### ENTRIES SUPPLIED
=== Section Start ===

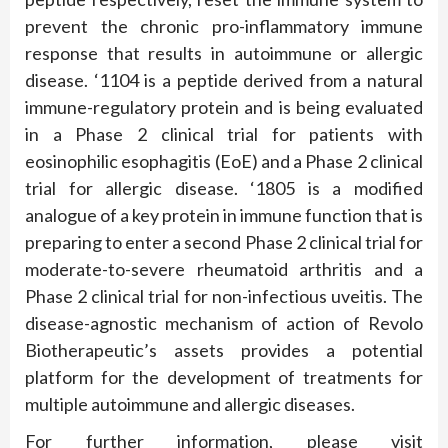
prevent the chronic pro-inflammatory immune
response that results in autoimmune or allergic
disease. ‘1104 is a peptide derived from a natural
immune-regulatory protein and is being evaluated
in a Phase 2 clinical trial for patients with
eosinophilic esophagitis (EoE) and a Phase 2 clinical
trial for allergic disease. ‘1805 is a modified
analogue of a key protein in immune function that is
preparing to enter a second Phase 2 clinical trial for
moderate-to-severe rheumatoid arthritis and a
Phase 2 clinical trial for non-infectious uveitis. The
disease-agnostic mechanism of action of Revolo
Biotherapeutic’s assets provides a potential
platform for the development of treatments for
multiple autoimmune and allergic diseases.
For further information, please visit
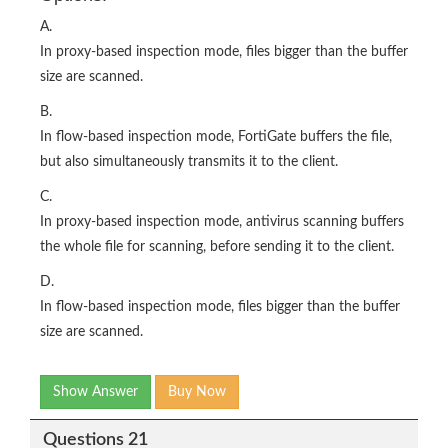
A.
In proxy-based inspection mode, files bigger than the buffer
size are scanned.
B.
In flow-based inspection mode, FortiGate buffers the file,
but also simultaneously transmits it to the client.
C.
In proxy-based inspection mode, antivirus scanning buffers
the whole file for scanning, before sending it to the client.
D.
In flow-based inspection mode, files bigger than the buffer
size are scanned.
Show Answer
Buy Now
Questions 21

=== Section End ===

### ACTION ITEM
Reproduce the complete set of records verbatim and omit the pictures.

### ANSWER AREA
prevent the chronic pro-inflammatory immune
response that results in autoimmune or allergic
disease. ‘1104 is a peptide derived from a natural
immune-regulatory protein and is being evaluated
in a Phase 2 clinical trial for patients with
eosinophilic esophagitis (EoE) and a Phase 2 clinical
trial for allergic disease. ‘1805 is a modified
analogue of a key protein in immune function that is
preparing to enter a second Phase 2 clinical trial for
moderate-to-severe rheumatoid arthritis and a
Phase 2 clinical trial for non-infectious uveitis. The
disease-agnostic mechanism of action of Revolo
Biotherapeutic’s assets provides a potential
platform for the development of treatments for
multiple autoimmune and allergic diseases.
For further information, please visit
A.
In proxy-based inspection mode, files bigger than the buffer
size are scanned.
B.
In flow-based inspection mode, FortiGate buffers the file,
but also simultaneously transmits it to the client.
C.
In proxy-based inspection mode, antivirus scanning buffers
the whole file for scanning, before sending it to the client.
D.
In flow-based inspection mode, files bigger than the buffer
size are scanned.
Show Answer
Buy Now
Questions 21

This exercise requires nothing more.